Maintaining the ‘open access’ system – giving private companies the right to sue Great British Railways – will undermine Labour’s key aim to manage “the network in the public interest on a strategic, whole-system basis” (p.10) and deliver the national unified timetable that we need.

In response to ‘Chapter 6: Devolution‘ – I support Labour’s proposal to devolve power over suburban rail networks in metropolitan areas to the new Mayoral Strategic Authorities. This must also happen in Scotland’s metropolitan areas (particularly Strathclyde) with power over suburban rail networks being devolved to the Regional Transport Partnerships.[4]

This will make it much easier to deliver fully-integrated public transport networks, across bus, tram, underground and rail in Britain’s big city-regions.

However, it is vital that safeguards are in place to ensure that devolved services cannot be re-privatised. The 2024 Passenger Railway Services (Public Ownership) Act contains these safeguards for services devolved to the Scottish and Welsh Governments, which can now only ever be run by a “public sector company”.

It is therefore a glaring oversight that services devolved to regional transport authorities (like Transport for London, Merseytravel or Transport for Greater Manchester) are not included in this Act. This must be amended or devolved regional railways could easily end up back in private hands.

It must also be the role of Great British Railways to ensure that there is coherent planning, branding and standards across devolved regional services, so that the current issues with fragmentation do not persist and that rural areas are not left behind.[5]

3. Ensure new rolling stock is publicly-owned

Another glaring oversight of the consultation is the issue of who owns the trains themselves.

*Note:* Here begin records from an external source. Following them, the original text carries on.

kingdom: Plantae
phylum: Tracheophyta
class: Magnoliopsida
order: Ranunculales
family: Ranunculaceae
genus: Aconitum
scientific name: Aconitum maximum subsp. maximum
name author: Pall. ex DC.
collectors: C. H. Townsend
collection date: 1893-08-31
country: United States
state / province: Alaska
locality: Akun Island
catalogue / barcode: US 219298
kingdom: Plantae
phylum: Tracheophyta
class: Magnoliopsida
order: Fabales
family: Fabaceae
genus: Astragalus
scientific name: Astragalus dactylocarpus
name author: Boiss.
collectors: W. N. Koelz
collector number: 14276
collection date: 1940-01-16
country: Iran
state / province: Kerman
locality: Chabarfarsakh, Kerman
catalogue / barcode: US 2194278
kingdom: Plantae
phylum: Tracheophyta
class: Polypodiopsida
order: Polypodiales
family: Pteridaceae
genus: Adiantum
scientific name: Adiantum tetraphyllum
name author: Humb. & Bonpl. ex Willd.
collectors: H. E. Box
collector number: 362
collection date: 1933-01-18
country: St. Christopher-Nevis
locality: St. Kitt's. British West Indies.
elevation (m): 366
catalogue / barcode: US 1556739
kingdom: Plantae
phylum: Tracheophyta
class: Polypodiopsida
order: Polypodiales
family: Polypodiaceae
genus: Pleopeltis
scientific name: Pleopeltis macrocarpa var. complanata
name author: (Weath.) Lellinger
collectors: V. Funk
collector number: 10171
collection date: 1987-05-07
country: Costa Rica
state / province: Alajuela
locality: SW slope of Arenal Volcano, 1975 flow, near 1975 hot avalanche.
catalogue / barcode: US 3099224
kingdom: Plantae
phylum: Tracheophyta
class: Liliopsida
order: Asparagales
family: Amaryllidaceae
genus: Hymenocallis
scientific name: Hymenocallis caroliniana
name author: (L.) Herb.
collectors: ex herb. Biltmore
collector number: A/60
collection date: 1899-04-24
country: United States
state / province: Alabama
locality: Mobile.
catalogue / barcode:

This is barely mentioned at all, yet it remains one of the most dysfunctional elements of the current privatised system, with private Rolling Stock Companies (ROSCOs) making millions of pounds in profit every year.[6]

Whilst I appreciate it would be expensive to buy all the trains back in one go, we need a commitment that Great British Railways will ensure all new rolling stock going forward is publicly-owned.

This will gradually address the final part of the failed privatised system which allows significant amounts of profit leak out to shareholders overseas.[7]

Only then will Great British Railways be able to develop a much-needed rolling stock strategy and ensure that we have high-quality trains with the best accessibility standards on all parts of the network.[8]

Great British Railways can also ensure that new trains are built in Britain creating local jobs.

4. Always put the public interest first

In response to ‘Chapter 1: Leadership for Britain’s Railways‘ – I have serious concerns that Labour’s insistence on trying to enable “An ongoing role for the private sector” in ticket retail, passenger services and rolling stock will lead to the public interest being side-lined.

In fact, research by Association of British Commuters has shown that the headline promise of the previous Conservative government that Great British Railways would be “a guiding mind… responsible for running the railways safely and efficiently to maximise social and economic value” has been shamefully scrapped from Labour’s plans.[9]

This must urgently be addressed – with social and economic value, accessibility and the environment all reinstated as statutory duties that Great British Railways must deliver.

The whole point of having a publicly-owned railway is so that it can be run in the public interest – not as a business in its own right, but as a vital tool to help our country meet our social, environmental and economic ambitions.

We must be striving to make the railway accessible for everyone in Britain, and expanding its capacity so that more and more people can use it every day.

With pressing climate targets to meet, it’s essential that we truly maximise the benefits of a fully publicly-owned railway to help shift more of our daily journeys onto public transport.

I hope that your team will take these comments on board.